Work instructions:
Please duplicate the lines starting at the one that contains "List the series in order of their peak" and ending at the last line below, both included, and leave the pictures out of your copy.

Input material:
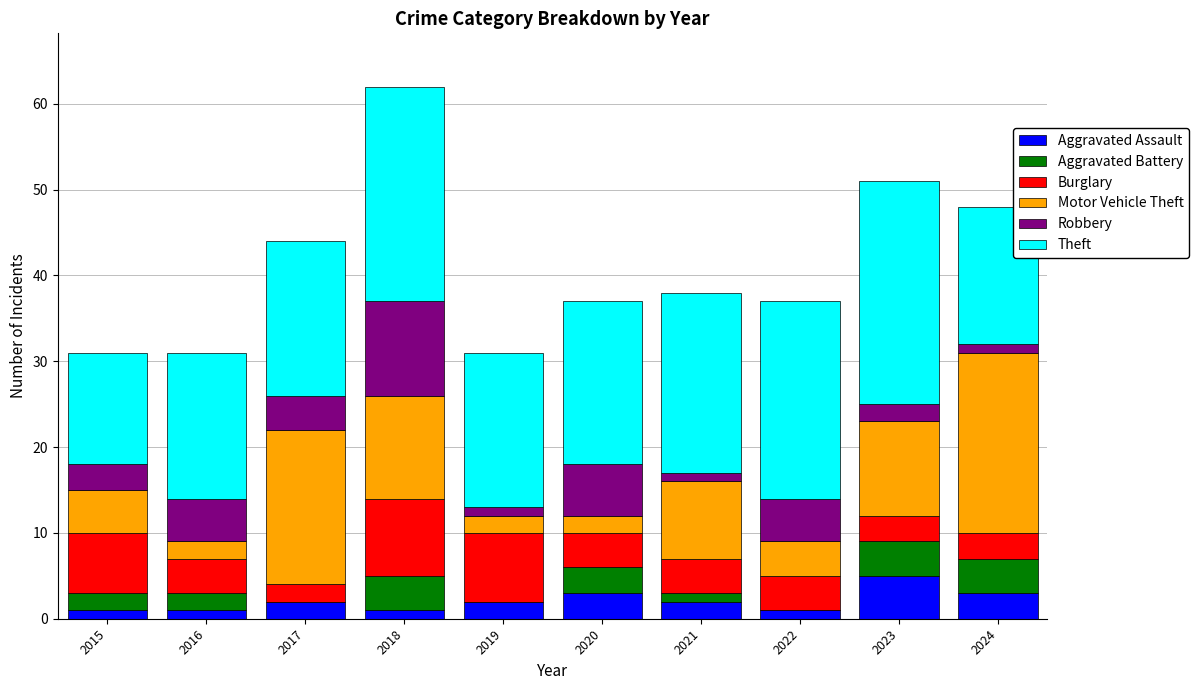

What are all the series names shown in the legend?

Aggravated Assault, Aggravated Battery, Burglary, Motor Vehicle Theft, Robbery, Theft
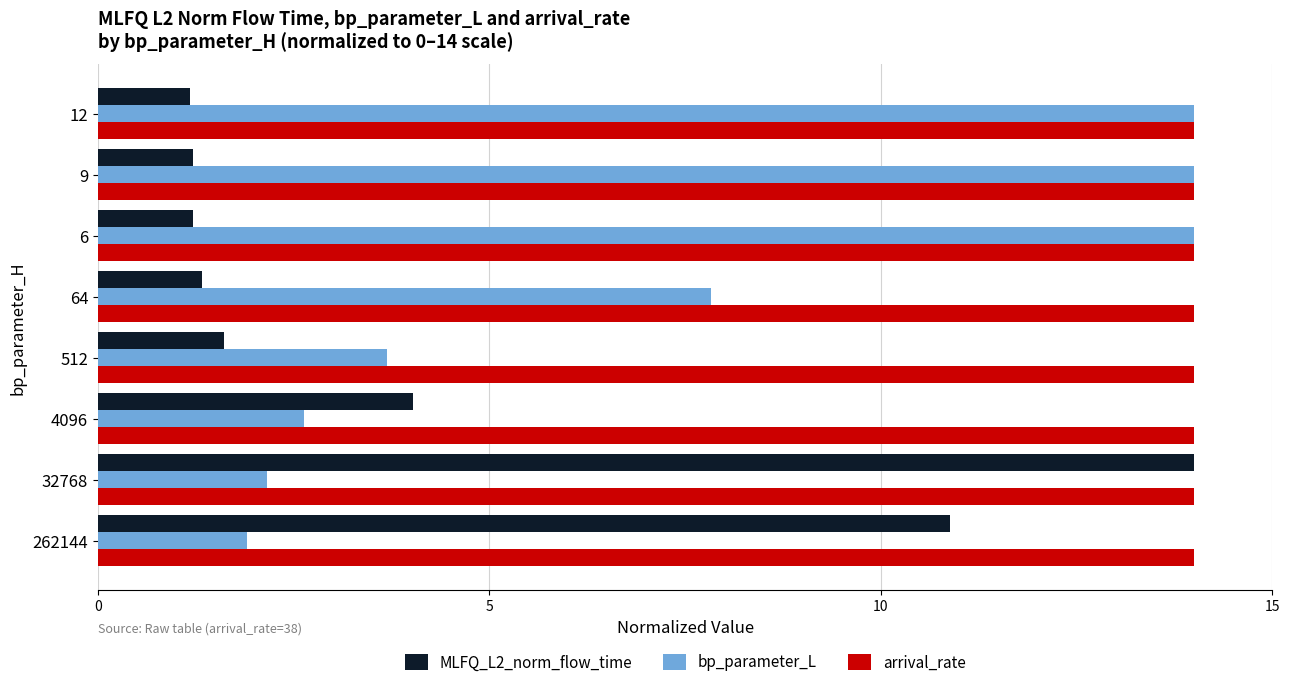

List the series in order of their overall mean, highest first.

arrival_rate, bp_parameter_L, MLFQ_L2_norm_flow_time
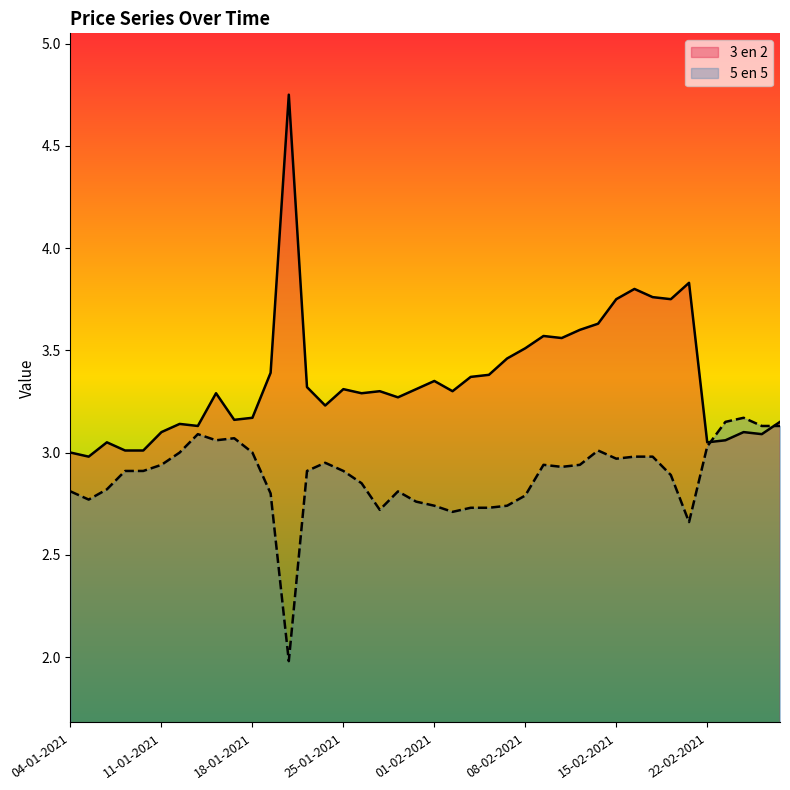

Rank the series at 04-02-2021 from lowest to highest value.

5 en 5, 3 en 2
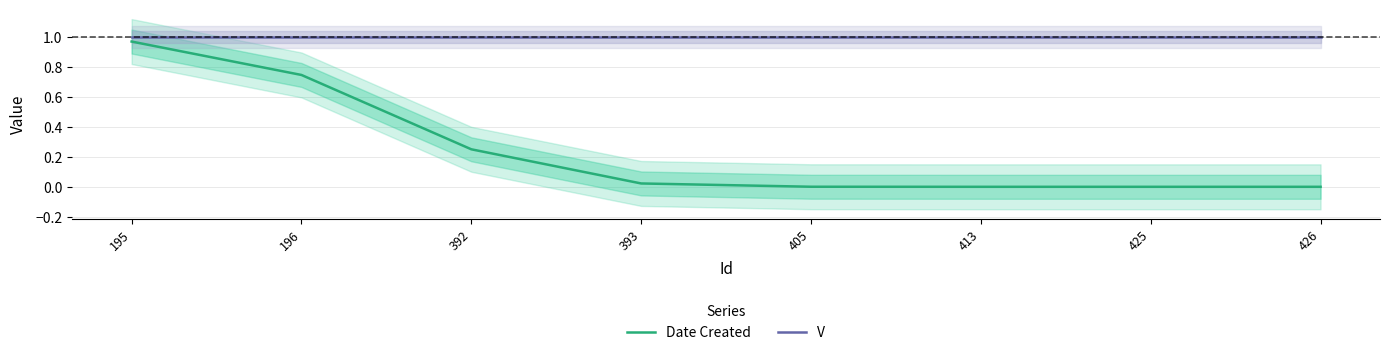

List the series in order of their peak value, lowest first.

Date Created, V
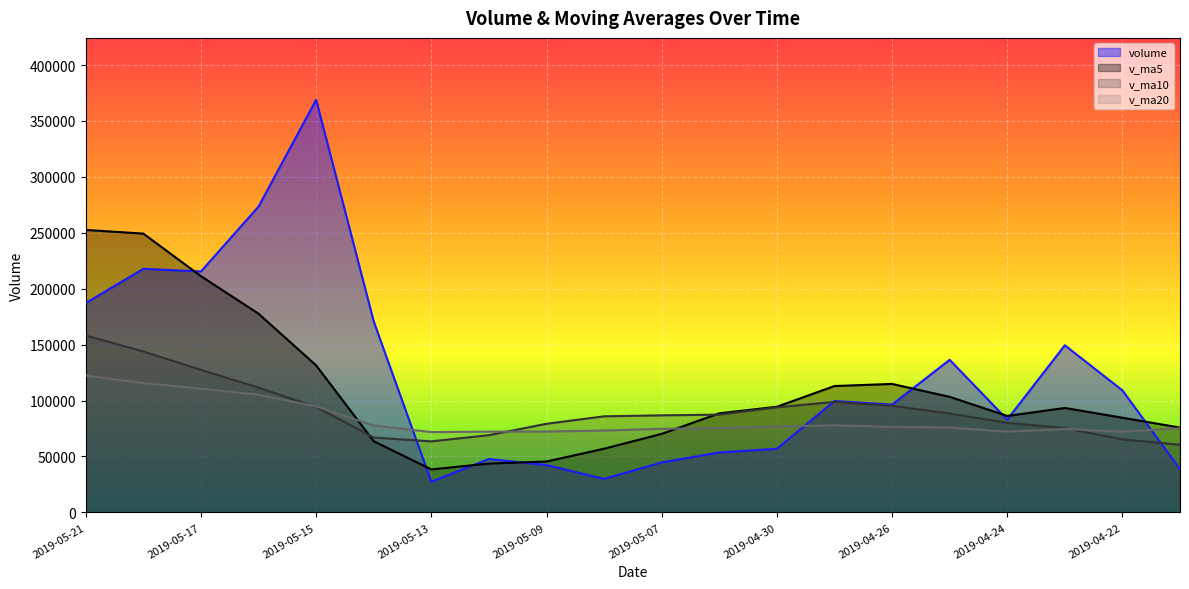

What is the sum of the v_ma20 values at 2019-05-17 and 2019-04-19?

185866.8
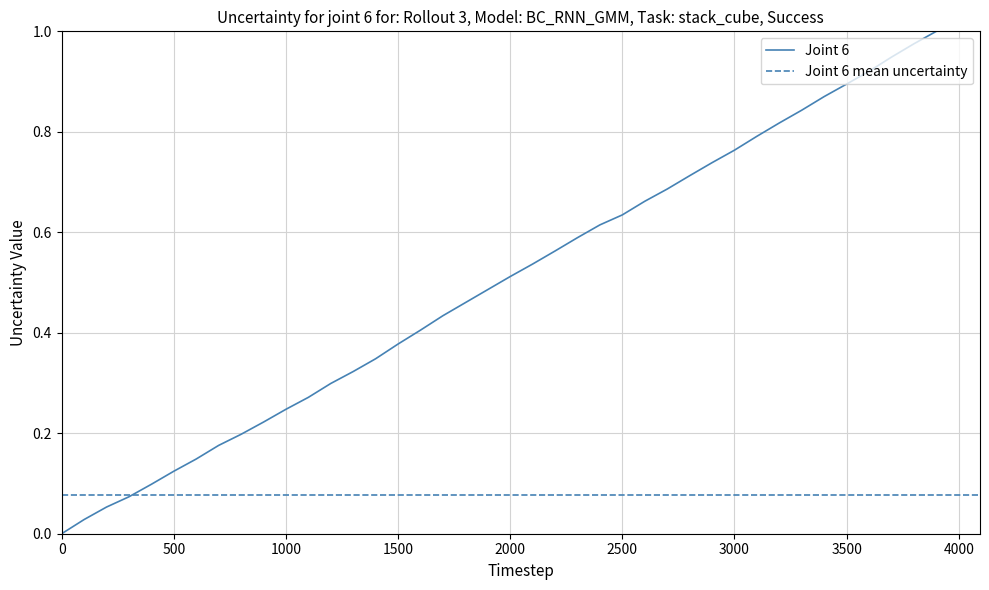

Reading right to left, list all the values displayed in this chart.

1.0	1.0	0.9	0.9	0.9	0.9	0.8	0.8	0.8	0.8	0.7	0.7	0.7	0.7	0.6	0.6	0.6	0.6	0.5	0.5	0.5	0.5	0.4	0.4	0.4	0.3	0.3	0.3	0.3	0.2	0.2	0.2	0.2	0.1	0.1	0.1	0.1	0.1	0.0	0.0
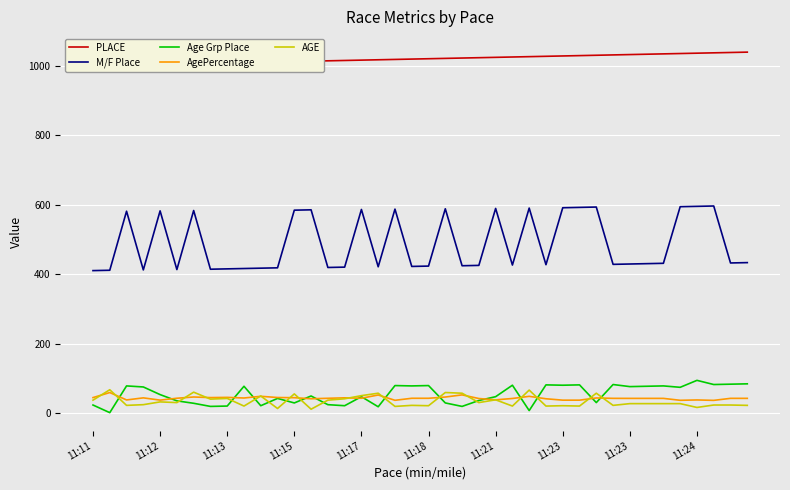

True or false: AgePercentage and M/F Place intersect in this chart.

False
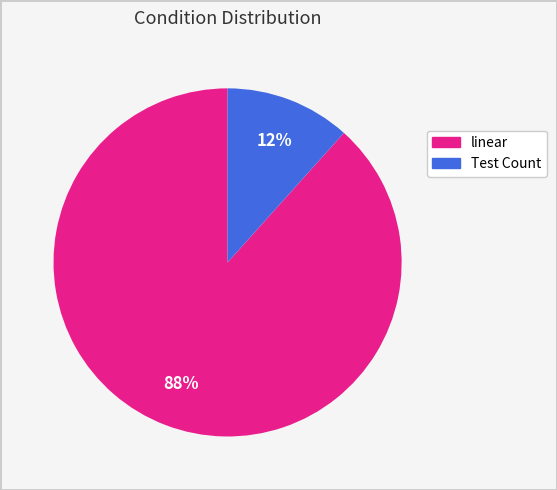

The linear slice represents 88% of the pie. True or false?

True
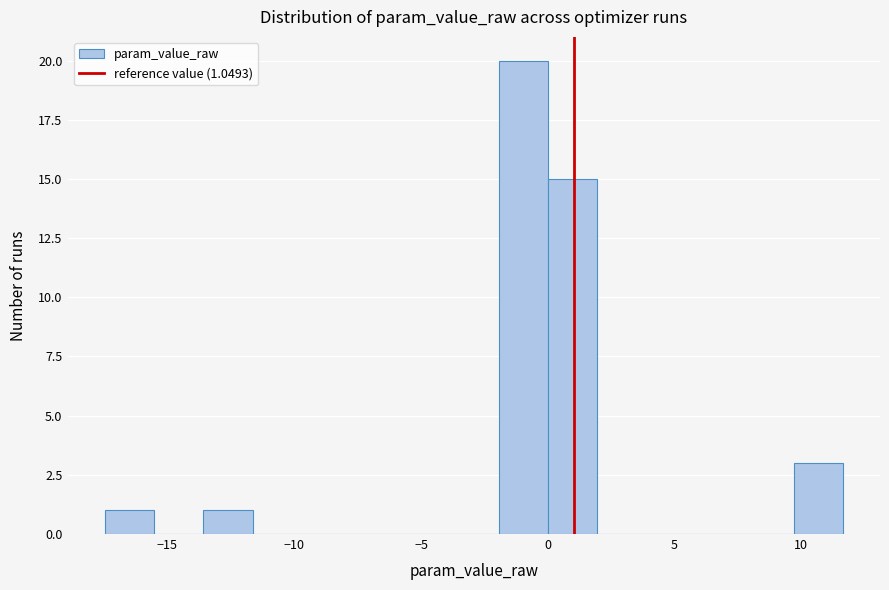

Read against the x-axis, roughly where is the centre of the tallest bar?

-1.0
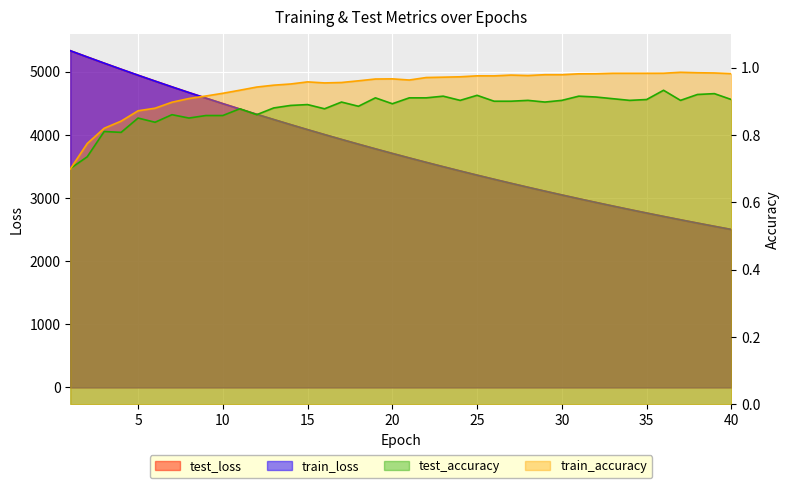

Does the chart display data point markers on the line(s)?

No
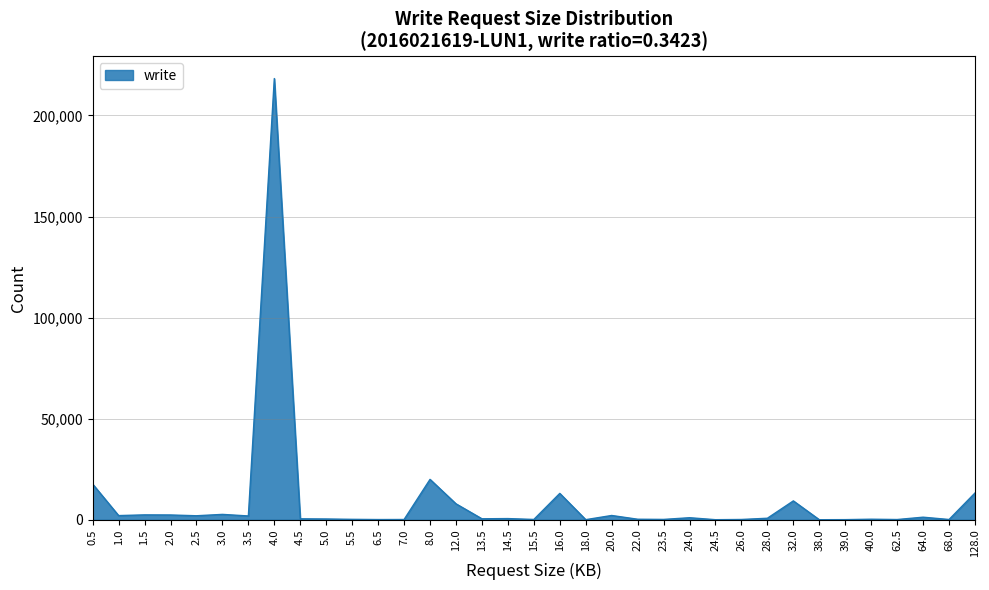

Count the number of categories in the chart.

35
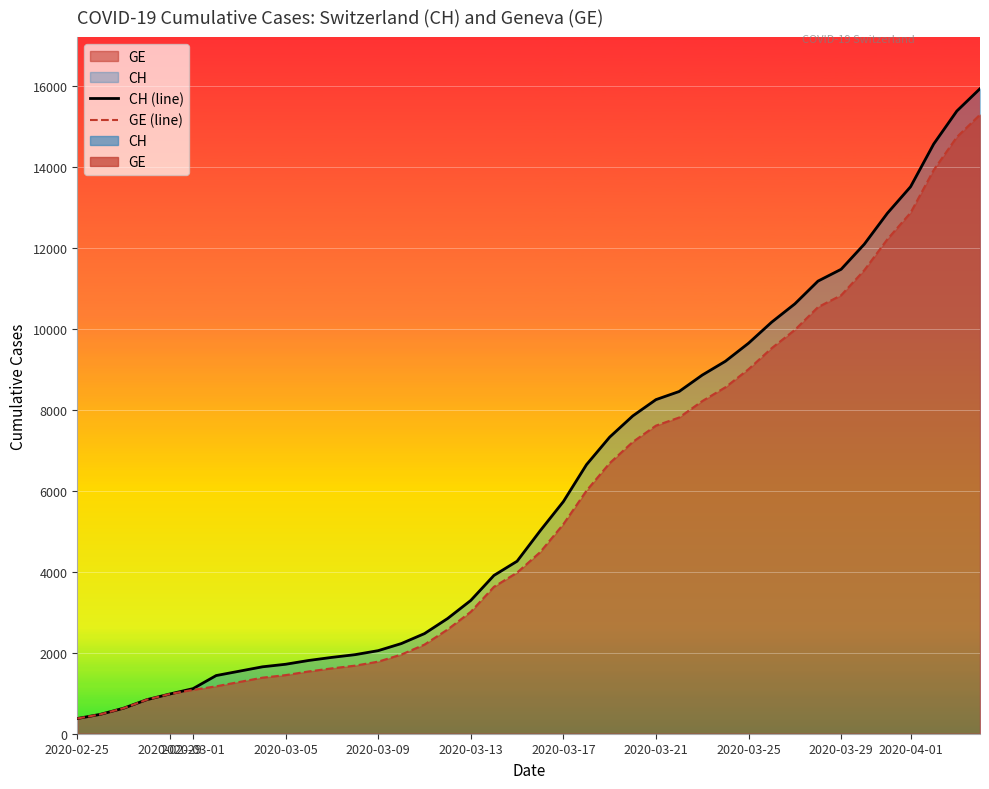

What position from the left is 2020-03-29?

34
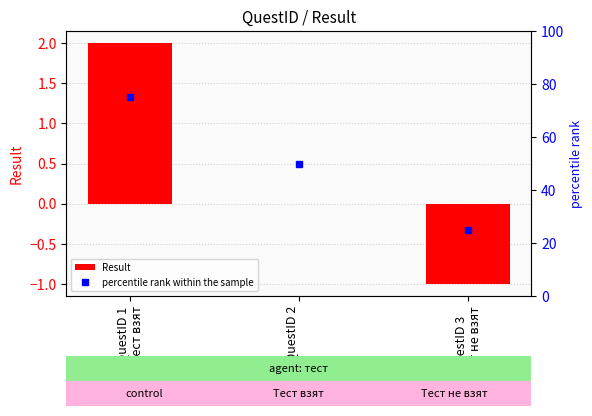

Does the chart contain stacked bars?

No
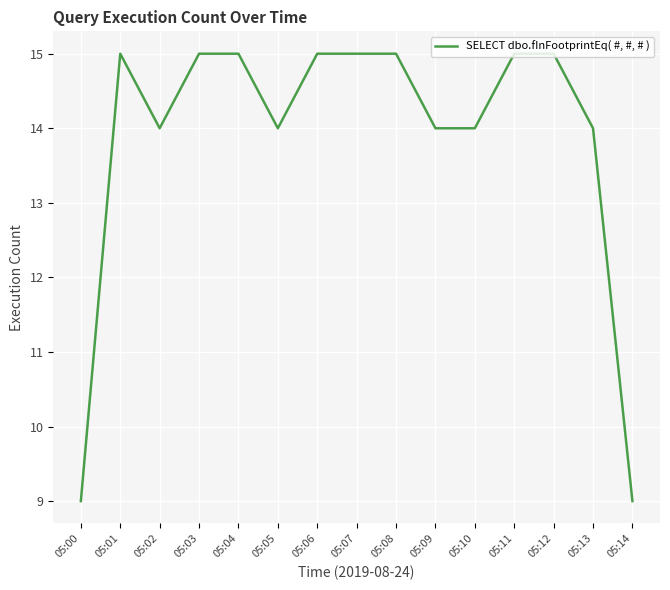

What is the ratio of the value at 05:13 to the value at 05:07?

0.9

Output of the task:
List the series in order of their peak value, lowest first.

Date Created, V

What is the sum of the v_ma20 values at 2019-05-17 and 2019-04-19?

185866.8

Reading right to left, list all the values displayed in this chart.

1.0	1.0	0.9	0.9	0.9	0.9	0.8	0.8	0.8	0.8	0.7	0.7	0.7	0.7	0.6	0.6	0.6	0.6	0.5	0.5	0.5	0.5	0.4	0.4	0.4	0.3	0.3	0.3	0.3	0.2	0.2	0.2	0.2	0.1	0.1	0.1	0.1	0.1	0.0	0.0

True or false: AgePercentage and M/F Place intersect in this chart.

False

The linear slice represents 88% of the pie. True or false?

True

Read against the x-axis, roughly where is the centre of the tallest bar?

-1.0

Does the chart display data point markers on the line(s)?

No

Count the number of categories in the chart.

35

What position from the left is 2020-03-29?

34

Does the chart contain stacked bars?

No

What is the ratio of the value at 05:13 to the value at 05:07?

0.9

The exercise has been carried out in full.